September 3rd, 2015

In world-class swimming, “Have a good summer,” means something different than it does to most people.

“Have a good summer” can refer to expecting good results at major international competitions. If a swimmer wins an international medal, breaks a record or sets a personal best they may consider it a “good summer.”

It’s also something Team Canada swimmers could be heard saying to one another as they went their separate ways on Aug. 11. For most people summer was almost over, but in that case “Have a good summer” referred to perhaps enjoying a short vacation after completing a long period of competition between the Pan Am Games and FINA World Championships.

Well even that short break time is over now and most of Canada’s top swimmers are already back in the pool working towards the Rio de Janeiro 2016 Olympic Games.

“It’s back to business for our key athletes and the High Performance Centre – Victoria is leading the way in getting back into training,” noted Swimming Canada High Performance Director John Atkinson.

The reason is clear: “As a nation we have an Olympic year ahead of us and we need to capitalize on the steps forward we made in 2015. We need more finallists at the Olympic level and the task is to convert those final swims into medals. It is therefore really important to have the athletes ready to swim fast at the Olympic and Para-swimming Trials next April,” Atkinson said.

“The preparation for that starts now.”

HPC – Victoria Head Coach Ryan Mallette feels his group owes it to themselves and to Canadians to do everything they can to prepare to excel in Rio.

“I think that being a world-class swimmer is a privilege and not a sacrifice. There is no need for a long break to get away from the pool,” Mallette said. “We want to stay in touch with the water to maintain a basic level of fitness. It is way easier to swim once a day in August than restart after a month off and fight for months just to get back to where you were.

The centre is home to two-time Olympic medallist Ryan Cochrane, as well as world championship medallist Hilary Caldwell and fellow 2012 Olympian Alec Page.

 

 

 

“Getting back into training is something I’m very passionate about,” Cochrane said. “With an Olympic year beginning, there’s no time like the present to get started on that journey and just like the work we will be met with this year, we are ready to face it head on. It’s a privilege to be a professional athlete and starting early in the season is part of the job.”
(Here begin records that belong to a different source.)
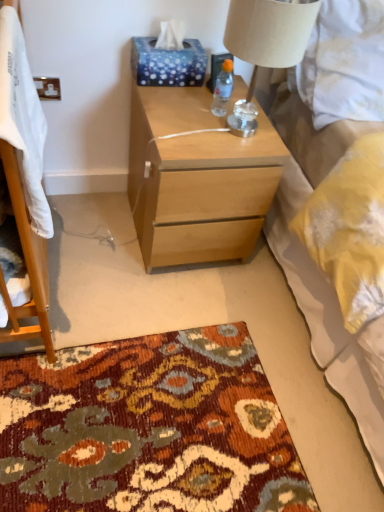
At what (x,y) coordinates should I click in order to perform the action: click on vacant space in between beige fabric lampshade at upper right and blue dotted tissue at upper center. Please return your answer as a coordinate pair (x, y). The height and width of the screenshot is (512, 384). Looking at the image, I should click on click(x=185, y=103).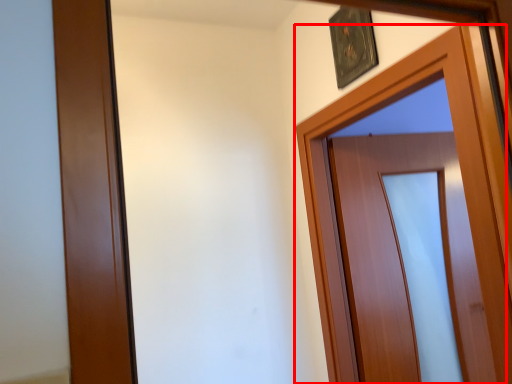
Question: From the image's perspective, what is the correct spatial positioning of door (annotated by the red box) in reference to picture frame?

Choices:
 (A) above
 (B) below

Answer: (B)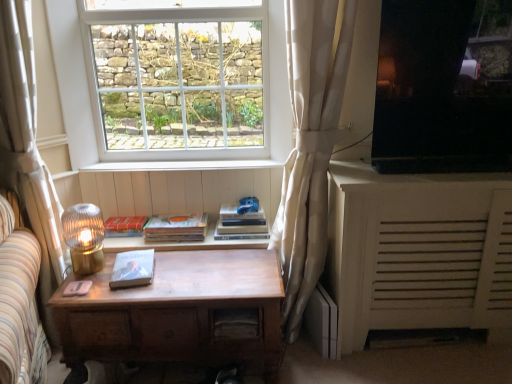
Find the location of a particular element. Image resolution: width=512 pixels, height=384 pixels. vacant area that is in front of matte white paperback book at center, marked as the 1th paperback book in a front-to-back arrangement is located at coordinates (118, 293).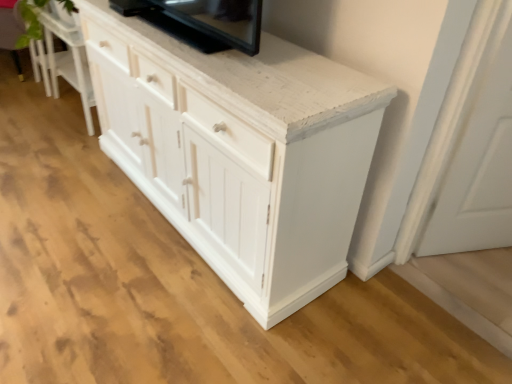
Question: Can you confirm if black glossy tv at upper center is thinner than white painted wood cabinet at center?

Choices:
 (A) yes
 (B) no

Answer: (A)

Question: Considering the relative sizes of black glossy tv at upper center and white painted wood cabinet at center in the image provided, is black glossy tv at upper center taller than white painted wood cabinet at center?

Choices:
 (A) no
 (B) yes

Answer: (B)

Question: Is black glossy tv at upper center at the right side of white painted wood cabinet at center?

Choices:
 (A) no
 (B) yes

Answer: (B)

Question: Is black glossy tv at upper center beside white painted wood cabinet at center?

Choices:
 (A) yes
 (B) no

Answer: (B)

Question: Is black glossy tv at upper center surrounding white painted wood cabinet at center?

Choices:
 (A) no
 (B) yes

Answer: (A)

Question: Is the position of black glossy tv at upper center more distant than that of white painted wood cabinet at center?

Choices:
 (A) no
 (B) yes

Answer: (B)

Question: Is green leafy plant at upper left oriented towards black glossy tv at upper center?

Choices:
 (A) yes
 (B) no

Answer: (B)

Question: Is green leafy plant at upper left at the right side of black glossy tv at upper center?

Choices:
 (A) yes
 (B) no

Answer: (B)

Question: Does green leafy plant at upper left have a larger size compared to black glossy tv at upper center?

Choices:
 (A) yes
 (B) no

Answer: (A)

Question: Is green leafy plant at upper left wider than black glossy tv at upper center?

Choices:
 (A) no
 (B) yes

Answer: (B)

Question: Is green leafy plant at upper left behind black glossy tv at upper center?

Choices:
 (A) no
 (B) yes

Answer: (B)

Question: Can you confirm if green leafy plant at upper left is taller than black glossy tv at upper center?

Choices:
 (A) yes
 (B) no

Answer: (A)

Question: Does white matte door at lower right appear on the right side of white wood cabinet at lower left?

Choices:
 (A) no
 (B) yes

Answer: (B)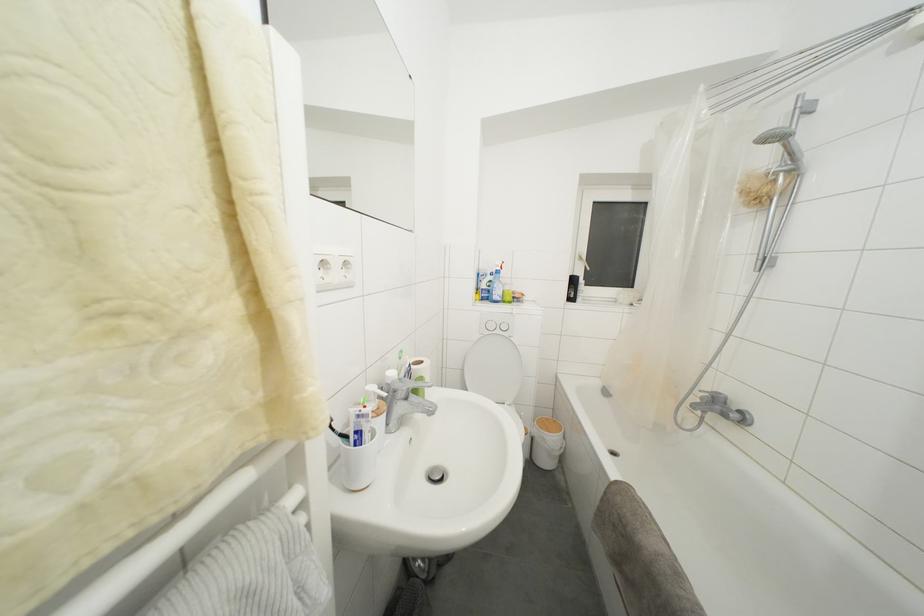
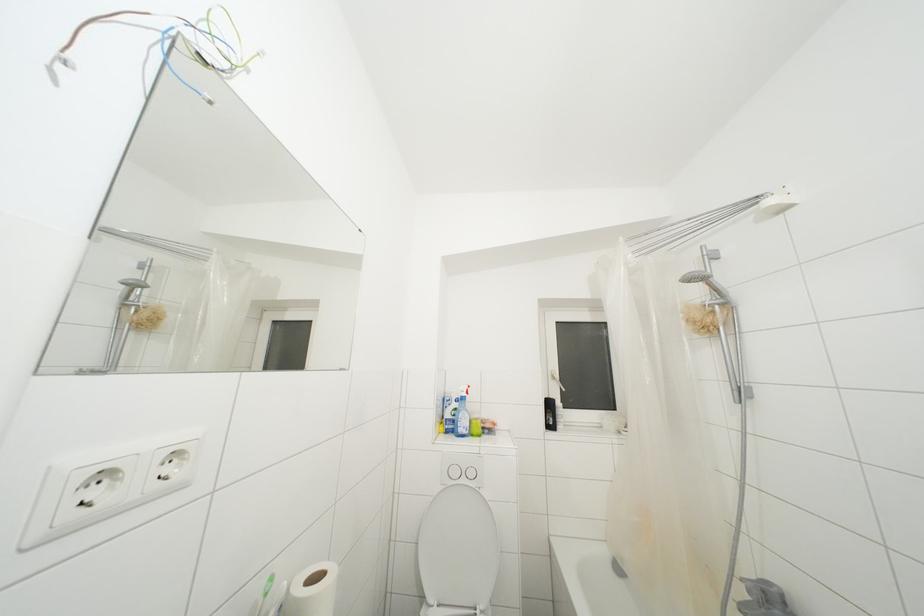
What movement of the cameraman would produce the second image?

The movement direction of the cameraman is right, forward.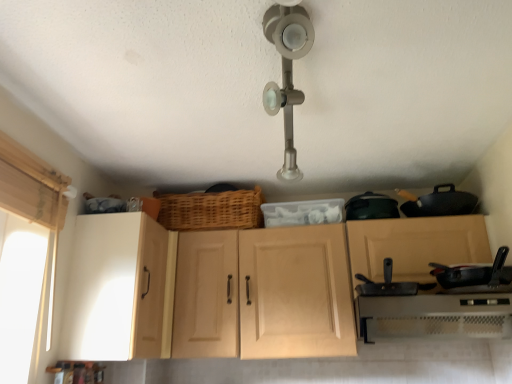
Question: Is white plastic oven at lower right at the left side of black matte frying pan at center, which is counted as the second frying pan, starting from the right?

Choices:
 (A) no
 (B) yes

Answer: (A)

Question: Is white plastic oven at lower right positioned far away from black matte frying pan at center, which ranks as the first frying pan in left-to-right order?

Choices:
 (A) no
 (B) yes

Answer: (A)

Question: From a real-world perspective, is white plastic oven at lower right physically below black matte frying pan at center, which is counted as the second frying pan, starting from the right?

Choices:
 (A) yes
 (B) no

Answer: (A)

Question: Does white plastic oven at lower right have a lesser width compared to black matte frying pan at center, which is counted as the second frying pan, starting from the right?

Choices:
 (A) no
 (B) yes

Answer: (A)

Question: Can we say white plastic oven at lower right lies outside black matte frying pan at center, which ranks as the first frying pan in left-to-right order?

Choices:
 (A) no
 (B) yes

Answer: (B)

Question: Would you say white plastic oven at lower right is to the left or to the right of matte wood cabinet at center, placed as the first cabinetry when sorted from right to left, in the picture?

Choices:
 (A) right
 (B) left

Answer: (A)

Question: Is white plastic oven at lower right wider or thinner than matte wood cabinet at center, placed as the first cabinetry when sorted from right to left?

Choices:
 (A) thin
 (B) wide

Answer: (A)

Question: Is white plastic oven at lower right spatially inside matte wood cabinet at center, marked as the second cabinetry in a left-to-right arrangement, or outside of it?

Choices:
 (A) inside
 (B) outside

Answer: (A)

Question: Considering the positions of white plastic oven at lower right and matte wood cabinet at center, marked as the second cabinetry in a left-to-right arrangement, in the image, is white plastic oven at lower right bigger or smaller than matte wood cabinet at center, marked as the second cabinetry in a left-to-right arrangement,?

Choices:
 (A) big
 (B) small

Answer: (B)

Question: Would you say white fabric at left is inside or outside woven wood basket at center?

Choices:
 (A) outside
 (B) inside

Answer: (A)

Question: Looking at their shapes, would you say white fabric at left is wider or thinner than woven wood basket at center?

Choices:
 (A) thin
 (B) wide

Answer: (A)

Question: From the image's perspective, is white fabric at left positioned above or below woven wood basket at center?

Choices:
 (A) above
 (B) below

Answer: (B)

Question: Looking at the image, does white fabric at left seem bigger or smaller compared to woven wood basket at center?

Choices:
 (A) big
 (B) small

Answer: (A)

Question: In the image, is white matte cabinet at left, which is the 1th cabinetry from left to right, on the left side or the right side of white plastic oven at lower right?

Choices:
 (A) right
 (B) left

Answer: (B)

Question: In terms of height, does white matte cabinet at left, marked as the 2th cabinetry in a right-to-left arrangement, look taller or shorter compared to white plastic oven at lower right?

Choices:
 (A) tall
 (B) short

Answer: (A)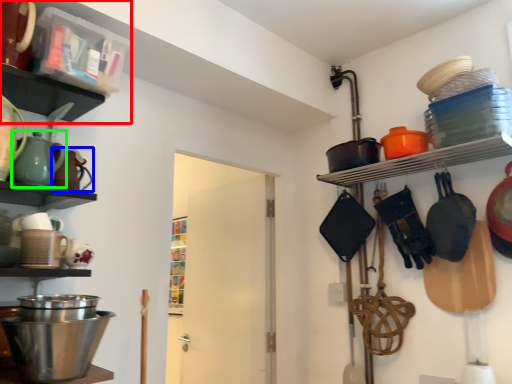
Question: Which is farther away from shelf (highlighted by a red box)? tea pot (highlighted by a blue box) or tea pot (highlighted by a green box)?

Choices:
 (A) tea pot
 (B) tea pot

Answer: (A)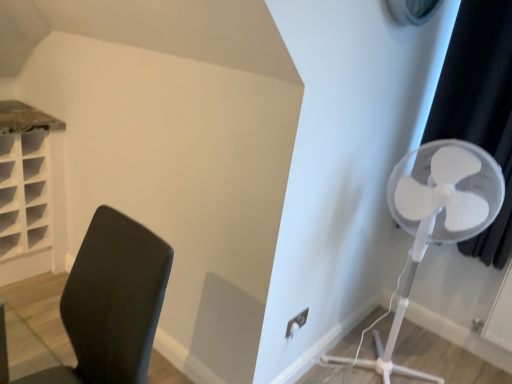
Question: Does black plastic chair at left have a lesser width compared to white plastic fan at right?

Choices:
 (A) yes
 (B) no

Answer: (A)

Question: Does black plastic chair at left lie in front of white plastic fan at right?

Choices:
 (A) no
 (B) yes

Answer: (B)

Question: From the image's perspective, is black plastic chair at left located beneath white plastic fan at right?

Choices:
 (A) no
 (B) yes

Answer: (B)

Question: Does black plastic chair at left appear on the left side of white plastic fan at right?

Choices:
 (A) yes
 (B) no

Answer: (A)

Question: Considering the relative sizes of black plastic chair at left and white plastic fan at right in the image provided, is black plastic chair at left taller than white plastic fan at right?

Choices:
 (A) yes
 (B) no

Answer: (B)

Question: Does point (444, 104) appear closer or farther from the camera than point (122, 258)?

Choices:
 (A) closer
 (B) farther

Answer: (B)

Question: Considering the positions of black fabric curtain at right and black plastic chair at left in the image, is black fabric curtain at right taller or shorter than black plastic chair at left?

Choices:
 (A) short
 (B) tall

Answer: (B)

Question: Is black fabric curtain at right in front of or behind black plastic chair at left in the image?

Choices:
 (A) front
 (B) behind

Answer: (B)

Question: From a real-world perspective, is black fabric curtain at right above or below black plastic chair at left?

Choices:
 (A) above
 (B) below

Answer: (A)

Question: Is white plastic fan at right situated inside black plastic chair at left or outside?

Choices:
 (A) inside
 (B) outside

Answer: (B)

Question: From a real-world perspective, is white plastic fan at right positioned above or below black plastic chair at left?

Choices:
 (A) below
 (B) above

Answer: (B)

Question: In terms of width, does white plastic fan at right look wider or thinner when compared to black plastic chair at left?

Choices:
 (A) thin
 (B) wide

Answer: (B)

Question: In terms of size, does white plastic fan at right appear bigger or smaller than black plastic chair at left?

Choices:
 (A) big
 (B) small

Answer: (A)

Question: Is black plastic chair at left spatially inside white plastic fan at right, or outside of it?

Choices:
 (A) inside
 (B) outside

Answer: (B)

Question: Considering the positions of black plastic chair at left and white plastic fan at right in the image, is black plastic chair at left wider or thinner than white plastic fan at right?

Choices:
 (A) wide
 (B) thin

Answer: (B)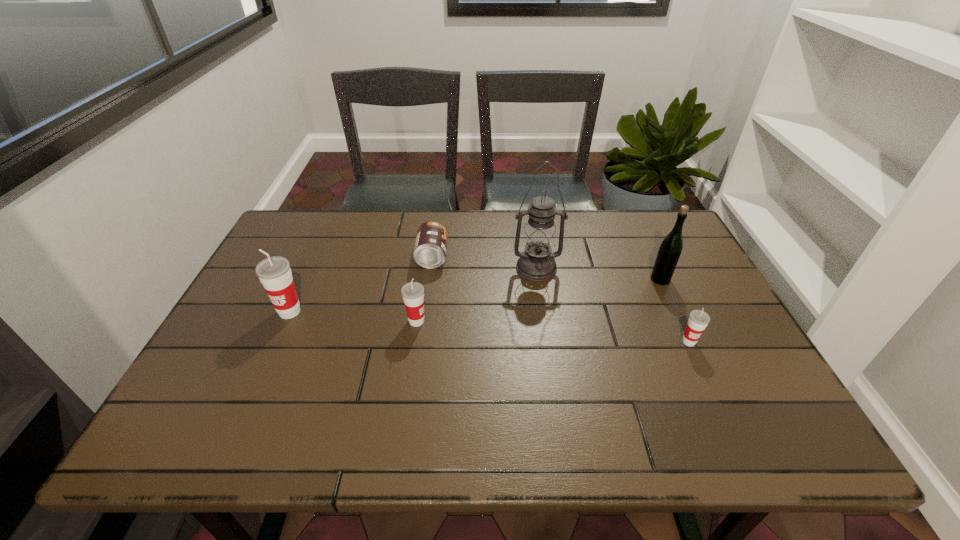
Where is `free spot between the nearest cup and the can`? free spot between the nearest cup and the can is located at coordinates (561, 299).

This screenshot has height=540, width=960. I want to click on free space between the beer bottle and the leftmost object, so click(x=475, y=295).

Identify the location of vacant area that lies between the second tallest cup and the can. (424, 289).

Where is `free space between the shortest object and the leftmost object`? free space between the shortest object and the leftmost object is located at coordinates (361, 284).

The height and width of the screenshot is (540, 960). Identify the location of free space that is in between the nearest cup and the leftmost cup. (490, 327).

Find the location of a particular element. The height and width of the screenshot is (540, 960). object that is the fourth closest to the oil lamp is located at coordinates [698, 320].

At what (x,y) coordinates should I click in order to perform the action: click on the second closest object to the oil lamp. Please return your answer as a coordinate pair (x, y). Looking at the image, I should click on (671, 247).

Find the location of a particular element. The height and width of the screenshot is (540, 960). cup that stands as the third closest to the beer bottle is located at coordinates tap(274, 273).

You are a GUI agent. You are given a task and a screenshot of the screen. Output one action in this format:
    pyautogui.click(x=<x>, y=<y>)
    Task: Click on the cup that stands as the closest to the beer bottle
    The image size is (960, 540).
    Given the screenshot: What is the action you would take?
    pyautogui.click(x=698, y=320)

What are the coordinates of `vacant space that satisfies the following two spatial constraints: 1. on the front label of the shortest object; 2. on the left side of the beer bottle` in the screenshot? It's located at (429, 279).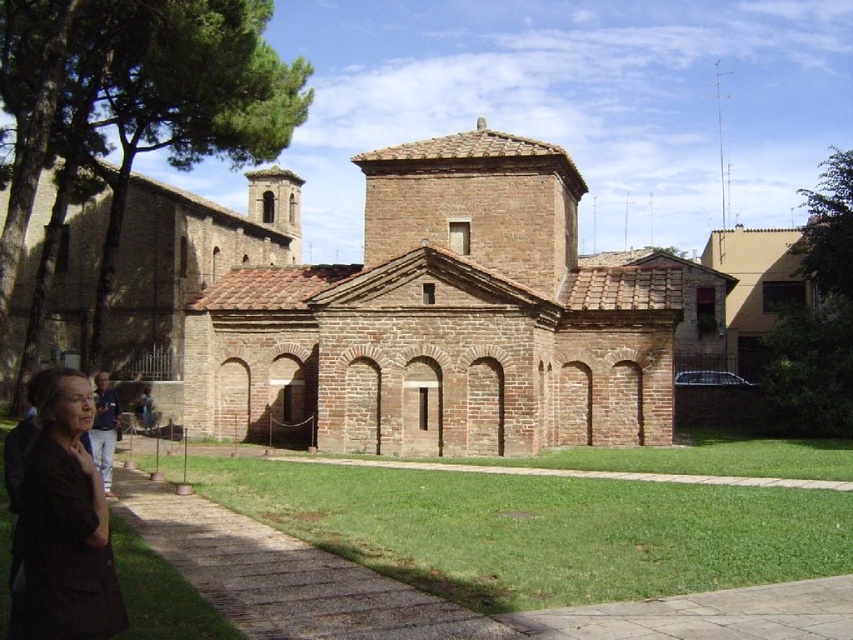
Is the position of brown brick chapel at center less distant than that of dark brown fabric at lower left?

No.

Which is behind, point (605, 362) or point (96, 612)?

The point (605, 362) is more distant.

This screenshot has width=853, height=640. I want to click on brown brick chapel at center, so click(444, 320).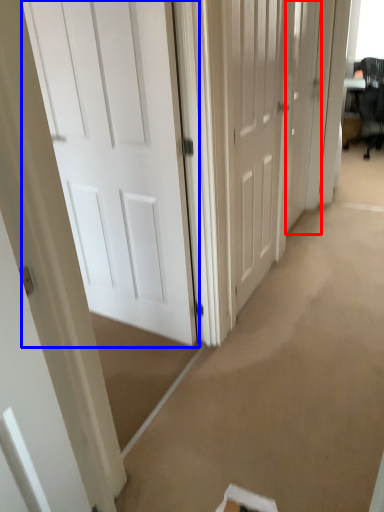
Question: Among these objects, which one is nearest to the camera, door (highlighted by a red box) or door (highlighted by a blue box)?

Choices:
 (A) door
 (B) door

Answer: (B)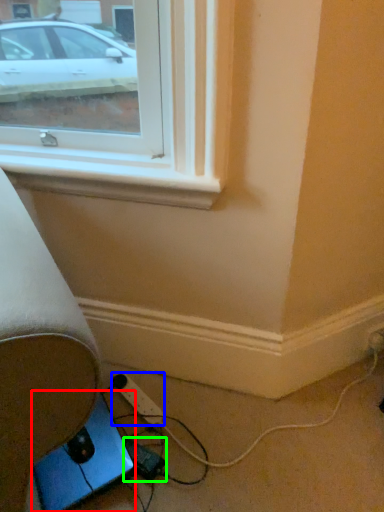
Question: Considering the real-world distances, which object is farthest from gadget (highlighted by a red box)? extension cord (highlighted by a blue box) or extension cord (highlighted by a green box)?

Choices:
 (A) extension cord
 (B) extension cord

Answer: (A)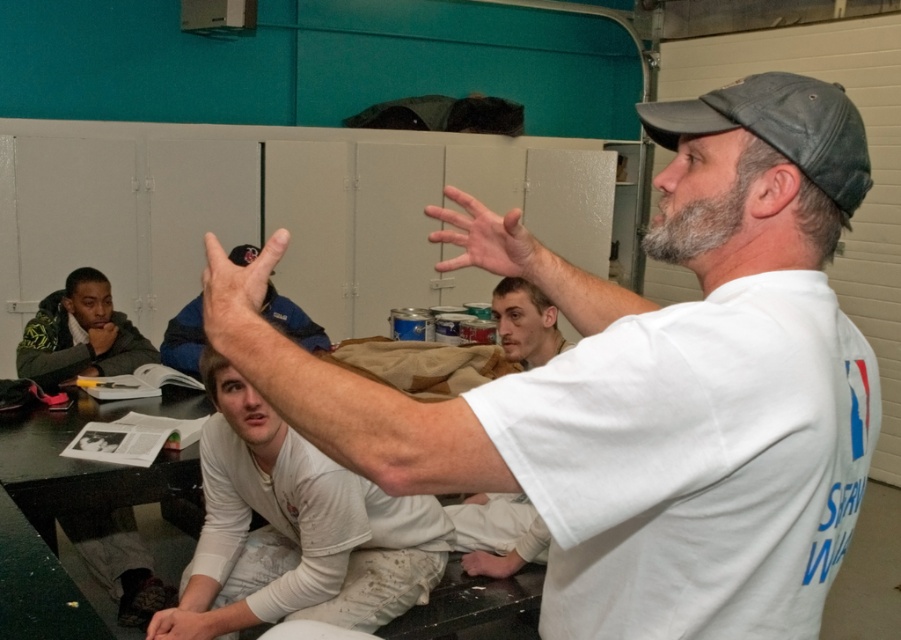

Elsewhere, emerging sprint star Santo Condorelli is also back in the pool. Condorelli represented Canada and his mother’s hometown of Kenora, Ont., with pride this summer. He won four medals at Pan Ams, helped Canada to a bronze in the first ever 4×100-m mixed freestyle relay at World Championships, and came an impressive – but agonizing – fourth in the 100-m free.

“Getting fourth place in the 100 free was absolutely terrible,” Condorelli said with a laugh. “I know it’s my first time, but I feel like I should be up there (on the podium). That’s why I’m already back in the pool.”

Condorelli is taking the year off from the University of Southern California to train full-time with Coley Stickels at Canyons Aquatic Club in Santa Clarita, Calif. He took just a five-day break with his family after worlds before getting back to work.

“I’ll only be 21 in Rio but that doesn’t mean anything. I want to be on top,” said Condorelli, who also wants to improve in the 50-m freestyle and 100-m butterfly.